Selection:
((

Just because something have different ids **DOESNT** mean it's a **deep copy**. That's something i misunderstood...

Look at how `b_list = a_list[:]` have difference `id()` yet they're a *shallow copy* given that they refer to the same memory address; therefore, changing one will change the other.

In [14]:
import copy

a_dict = {
    'first name': 'James',
    'last name': 'Bond',
    'movies': ['Goldfinger (1964)', 'You Only Live Twice']
    }
b_dict = copy.deepcopy(a_dict)

print('Same memory chunk?', a_dict is b_dict)
# Changing a will not affect b
a_dict['movies'].append('Diamonds Are Forever (1971)')
print('a_dict movies:', a_dict['movies'])
print('b_dict movies:', b_dict['movies'])

Same memory chunk? False
a_dict movies: ['Goldfinger (1964)', 'You Only Live Twice', 'Diamonds Are Forever (1971)']
b_dict movies: ['Goldfinger (1964)', 'You Only Live Twice']


In [13]:
# look at deepcopies of class variables 
import copy

class Example:
    def __init__(self):
        self.properties = ["112", "997"]
        print("Hello from __init__()")

))

Dataset content:
((

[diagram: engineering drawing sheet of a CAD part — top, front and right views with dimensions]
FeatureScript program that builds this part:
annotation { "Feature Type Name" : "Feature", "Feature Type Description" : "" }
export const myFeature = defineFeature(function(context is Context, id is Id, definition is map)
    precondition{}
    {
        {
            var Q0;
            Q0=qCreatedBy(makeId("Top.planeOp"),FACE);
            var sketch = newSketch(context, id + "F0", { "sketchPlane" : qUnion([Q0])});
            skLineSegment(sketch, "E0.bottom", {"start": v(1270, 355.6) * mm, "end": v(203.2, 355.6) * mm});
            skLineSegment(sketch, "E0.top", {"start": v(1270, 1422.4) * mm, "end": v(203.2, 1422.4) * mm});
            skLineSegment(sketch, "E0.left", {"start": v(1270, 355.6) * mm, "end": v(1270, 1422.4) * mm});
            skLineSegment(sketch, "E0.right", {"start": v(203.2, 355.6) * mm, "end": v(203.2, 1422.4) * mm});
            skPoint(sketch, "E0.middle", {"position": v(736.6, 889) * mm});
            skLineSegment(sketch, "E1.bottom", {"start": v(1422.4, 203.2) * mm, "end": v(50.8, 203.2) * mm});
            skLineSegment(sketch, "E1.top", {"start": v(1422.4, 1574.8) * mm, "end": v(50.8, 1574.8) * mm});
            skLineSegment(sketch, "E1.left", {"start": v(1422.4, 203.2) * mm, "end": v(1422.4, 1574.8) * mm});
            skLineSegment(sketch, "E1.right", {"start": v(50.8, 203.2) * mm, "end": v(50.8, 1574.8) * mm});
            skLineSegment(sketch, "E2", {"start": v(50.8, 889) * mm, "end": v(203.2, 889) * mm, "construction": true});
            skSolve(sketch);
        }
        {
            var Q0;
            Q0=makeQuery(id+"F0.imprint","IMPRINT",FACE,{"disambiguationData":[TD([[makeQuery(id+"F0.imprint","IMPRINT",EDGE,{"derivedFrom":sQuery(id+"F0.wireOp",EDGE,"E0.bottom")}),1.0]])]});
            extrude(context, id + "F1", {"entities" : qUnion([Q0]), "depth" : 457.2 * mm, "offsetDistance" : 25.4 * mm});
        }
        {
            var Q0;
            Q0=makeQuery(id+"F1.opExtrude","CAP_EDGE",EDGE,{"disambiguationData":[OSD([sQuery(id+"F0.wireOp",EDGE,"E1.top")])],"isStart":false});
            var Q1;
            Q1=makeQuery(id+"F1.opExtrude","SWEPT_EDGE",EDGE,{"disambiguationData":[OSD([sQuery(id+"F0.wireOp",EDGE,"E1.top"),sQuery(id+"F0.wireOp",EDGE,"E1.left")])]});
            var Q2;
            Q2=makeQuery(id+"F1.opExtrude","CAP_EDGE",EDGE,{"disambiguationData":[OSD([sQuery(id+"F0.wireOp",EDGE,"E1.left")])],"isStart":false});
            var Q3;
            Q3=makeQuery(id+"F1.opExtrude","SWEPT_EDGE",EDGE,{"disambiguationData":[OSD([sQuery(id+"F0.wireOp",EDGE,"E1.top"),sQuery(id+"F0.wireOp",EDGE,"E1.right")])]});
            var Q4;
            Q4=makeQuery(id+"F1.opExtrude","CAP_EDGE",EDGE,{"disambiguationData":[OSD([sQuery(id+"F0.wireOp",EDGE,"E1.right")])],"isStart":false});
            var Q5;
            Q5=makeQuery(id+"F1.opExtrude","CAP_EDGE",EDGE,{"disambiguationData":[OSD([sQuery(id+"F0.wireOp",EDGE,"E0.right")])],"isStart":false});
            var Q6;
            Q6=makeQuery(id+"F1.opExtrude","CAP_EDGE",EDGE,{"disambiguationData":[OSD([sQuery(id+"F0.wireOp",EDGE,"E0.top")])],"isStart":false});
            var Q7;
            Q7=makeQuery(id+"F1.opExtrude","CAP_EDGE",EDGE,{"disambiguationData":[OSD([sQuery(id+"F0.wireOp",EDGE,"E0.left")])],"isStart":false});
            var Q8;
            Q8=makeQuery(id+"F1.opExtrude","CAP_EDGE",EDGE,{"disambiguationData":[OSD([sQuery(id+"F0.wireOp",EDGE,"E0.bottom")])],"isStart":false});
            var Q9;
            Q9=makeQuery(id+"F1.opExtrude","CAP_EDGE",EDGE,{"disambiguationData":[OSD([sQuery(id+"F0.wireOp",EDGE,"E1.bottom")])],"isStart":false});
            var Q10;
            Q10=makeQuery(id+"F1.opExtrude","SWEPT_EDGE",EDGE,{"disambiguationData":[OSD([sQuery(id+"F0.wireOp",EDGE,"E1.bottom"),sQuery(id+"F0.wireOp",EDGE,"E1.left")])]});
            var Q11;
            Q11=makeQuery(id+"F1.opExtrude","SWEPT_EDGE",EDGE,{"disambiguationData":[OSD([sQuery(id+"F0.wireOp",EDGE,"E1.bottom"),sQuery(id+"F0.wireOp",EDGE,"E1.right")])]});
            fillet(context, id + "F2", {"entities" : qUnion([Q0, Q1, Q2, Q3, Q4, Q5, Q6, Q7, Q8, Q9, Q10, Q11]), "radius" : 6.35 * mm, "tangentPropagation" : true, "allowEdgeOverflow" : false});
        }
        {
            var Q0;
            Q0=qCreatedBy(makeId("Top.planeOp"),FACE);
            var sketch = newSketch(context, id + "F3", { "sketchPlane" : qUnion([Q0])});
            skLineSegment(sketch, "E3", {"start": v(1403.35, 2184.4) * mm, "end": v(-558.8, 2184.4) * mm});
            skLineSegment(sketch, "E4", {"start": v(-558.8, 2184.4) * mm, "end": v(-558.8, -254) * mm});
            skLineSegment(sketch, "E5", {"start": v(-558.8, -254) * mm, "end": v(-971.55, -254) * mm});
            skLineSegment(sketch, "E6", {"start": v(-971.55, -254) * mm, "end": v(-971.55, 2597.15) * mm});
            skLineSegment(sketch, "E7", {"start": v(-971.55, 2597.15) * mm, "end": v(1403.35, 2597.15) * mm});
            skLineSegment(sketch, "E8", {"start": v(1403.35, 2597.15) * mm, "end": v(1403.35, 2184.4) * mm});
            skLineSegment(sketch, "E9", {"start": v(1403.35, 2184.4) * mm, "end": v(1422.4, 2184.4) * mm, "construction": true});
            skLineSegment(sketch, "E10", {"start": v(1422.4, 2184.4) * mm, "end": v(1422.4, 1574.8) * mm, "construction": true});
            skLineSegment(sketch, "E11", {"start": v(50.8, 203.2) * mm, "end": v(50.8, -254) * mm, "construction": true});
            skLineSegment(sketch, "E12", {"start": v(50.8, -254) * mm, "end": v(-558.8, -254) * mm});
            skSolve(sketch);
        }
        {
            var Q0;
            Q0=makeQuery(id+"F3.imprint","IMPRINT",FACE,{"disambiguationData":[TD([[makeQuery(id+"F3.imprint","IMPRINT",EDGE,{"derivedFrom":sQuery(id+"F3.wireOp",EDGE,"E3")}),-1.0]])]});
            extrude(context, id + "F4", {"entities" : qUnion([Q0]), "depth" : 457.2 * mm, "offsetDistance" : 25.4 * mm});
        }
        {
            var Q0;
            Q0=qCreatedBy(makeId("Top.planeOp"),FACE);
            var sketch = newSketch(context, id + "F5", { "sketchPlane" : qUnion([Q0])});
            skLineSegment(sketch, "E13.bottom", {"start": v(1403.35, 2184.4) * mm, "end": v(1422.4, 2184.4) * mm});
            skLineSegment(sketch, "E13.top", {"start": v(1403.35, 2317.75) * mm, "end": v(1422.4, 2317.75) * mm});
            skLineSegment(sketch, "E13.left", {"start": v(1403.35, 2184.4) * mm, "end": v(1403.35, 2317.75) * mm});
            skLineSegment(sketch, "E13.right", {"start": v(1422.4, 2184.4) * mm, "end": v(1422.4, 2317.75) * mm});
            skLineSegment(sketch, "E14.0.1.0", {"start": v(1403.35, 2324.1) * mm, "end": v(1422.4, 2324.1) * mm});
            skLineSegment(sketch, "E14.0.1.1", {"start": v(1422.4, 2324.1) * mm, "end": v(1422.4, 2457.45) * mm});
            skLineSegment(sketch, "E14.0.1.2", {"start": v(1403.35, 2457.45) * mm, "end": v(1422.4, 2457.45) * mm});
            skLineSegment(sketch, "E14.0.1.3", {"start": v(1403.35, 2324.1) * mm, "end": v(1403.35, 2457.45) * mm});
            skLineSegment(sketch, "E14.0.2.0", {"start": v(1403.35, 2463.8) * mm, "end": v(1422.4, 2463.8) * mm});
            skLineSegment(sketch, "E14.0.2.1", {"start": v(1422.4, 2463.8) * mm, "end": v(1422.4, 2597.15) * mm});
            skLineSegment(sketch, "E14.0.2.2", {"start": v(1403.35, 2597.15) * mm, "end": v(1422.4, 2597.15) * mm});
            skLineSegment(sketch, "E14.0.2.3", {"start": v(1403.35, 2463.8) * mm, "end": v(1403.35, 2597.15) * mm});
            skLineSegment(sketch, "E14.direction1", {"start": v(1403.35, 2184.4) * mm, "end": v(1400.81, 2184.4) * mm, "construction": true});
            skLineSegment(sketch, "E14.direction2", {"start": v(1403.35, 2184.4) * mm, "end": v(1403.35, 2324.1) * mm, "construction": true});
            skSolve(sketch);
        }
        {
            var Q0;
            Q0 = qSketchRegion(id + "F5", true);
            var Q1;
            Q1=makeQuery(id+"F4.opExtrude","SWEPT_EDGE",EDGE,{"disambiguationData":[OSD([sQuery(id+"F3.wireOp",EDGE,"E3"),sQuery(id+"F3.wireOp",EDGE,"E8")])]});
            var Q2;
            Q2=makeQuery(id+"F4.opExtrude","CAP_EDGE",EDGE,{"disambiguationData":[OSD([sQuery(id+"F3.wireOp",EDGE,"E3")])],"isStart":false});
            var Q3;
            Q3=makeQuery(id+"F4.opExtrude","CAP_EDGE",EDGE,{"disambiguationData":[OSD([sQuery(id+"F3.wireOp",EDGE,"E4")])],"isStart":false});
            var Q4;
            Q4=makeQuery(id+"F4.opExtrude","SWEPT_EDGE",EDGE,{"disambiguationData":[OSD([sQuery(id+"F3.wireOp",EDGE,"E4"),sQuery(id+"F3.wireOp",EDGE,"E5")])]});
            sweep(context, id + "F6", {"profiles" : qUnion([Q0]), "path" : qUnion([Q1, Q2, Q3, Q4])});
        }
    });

))
((

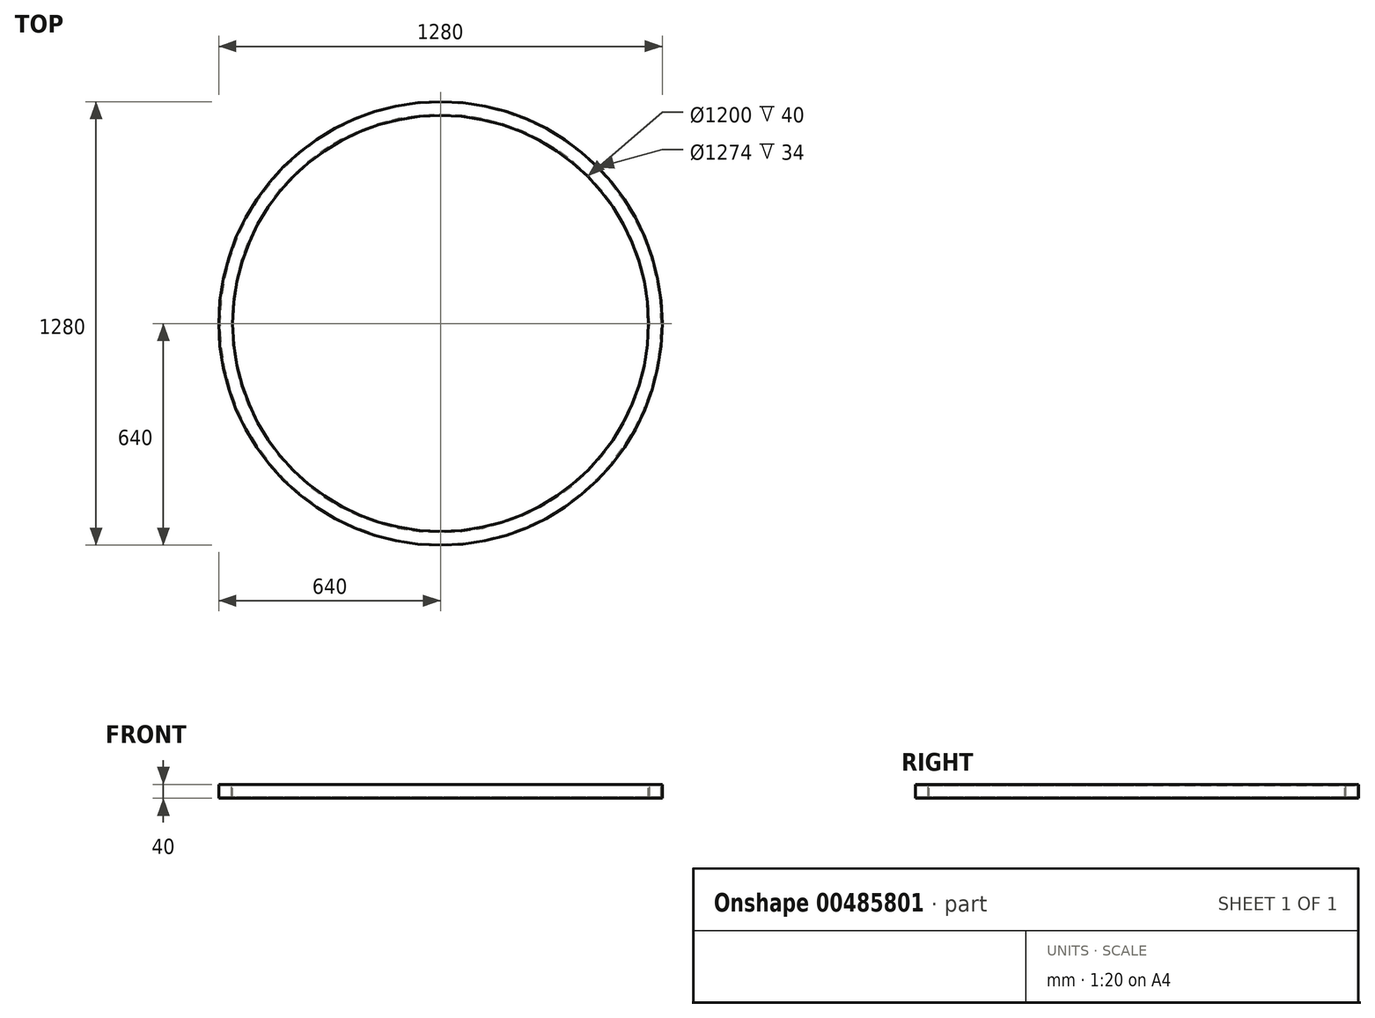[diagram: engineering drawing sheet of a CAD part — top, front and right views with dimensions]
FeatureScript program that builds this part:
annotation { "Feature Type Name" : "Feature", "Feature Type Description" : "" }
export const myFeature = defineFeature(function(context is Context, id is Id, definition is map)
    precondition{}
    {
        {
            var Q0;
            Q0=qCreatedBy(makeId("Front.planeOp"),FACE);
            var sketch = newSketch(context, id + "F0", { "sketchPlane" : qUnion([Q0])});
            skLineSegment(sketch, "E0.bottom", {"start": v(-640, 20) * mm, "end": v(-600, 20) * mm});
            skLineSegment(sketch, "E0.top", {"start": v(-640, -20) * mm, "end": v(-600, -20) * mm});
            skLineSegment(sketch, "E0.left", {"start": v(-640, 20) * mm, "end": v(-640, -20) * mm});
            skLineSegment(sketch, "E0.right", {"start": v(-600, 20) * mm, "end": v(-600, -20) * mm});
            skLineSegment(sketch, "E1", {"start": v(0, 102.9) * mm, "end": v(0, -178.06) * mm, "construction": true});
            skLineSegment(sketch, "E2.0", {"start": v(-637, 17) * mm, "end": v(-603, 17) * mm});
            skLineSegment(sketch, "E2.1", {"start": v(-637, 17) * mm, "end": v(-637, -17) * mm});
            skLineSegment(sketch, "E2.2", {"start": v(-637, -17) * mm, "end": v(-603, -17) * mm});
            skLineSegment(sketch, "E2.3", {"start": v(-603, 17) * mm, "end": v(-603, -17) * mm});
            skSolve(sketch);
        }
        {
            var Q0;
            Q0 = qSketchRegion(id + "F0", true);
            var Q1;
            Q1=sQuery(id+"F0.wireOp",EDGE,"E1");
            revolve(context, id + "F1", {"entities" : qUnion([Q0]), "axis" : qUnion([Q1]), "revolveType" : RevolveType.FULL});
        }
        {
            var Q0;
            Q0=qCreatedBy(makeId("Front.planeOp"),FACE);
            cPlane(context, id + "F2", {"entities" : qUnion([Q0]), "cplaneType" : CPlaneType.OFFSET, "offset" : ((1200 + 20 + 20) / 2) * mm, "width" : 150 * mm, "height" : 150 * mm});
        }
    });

))

Repeat, word for word, the stretch of the notes on shallow and deep copying from "print('Same memory chunk?', a_dict" through "print('b_dict movies:', b_dict['movies'])".

Worked answer:
print('Same memory chunk?', a_dict is b_dict)
# Changing a will not affect b
a_dict['movies'].append('Diamonds Are Forever (1971)')
print('a_dict movies:', a_dict['movies'])
print('b_dict movies:', b_dict['movies'])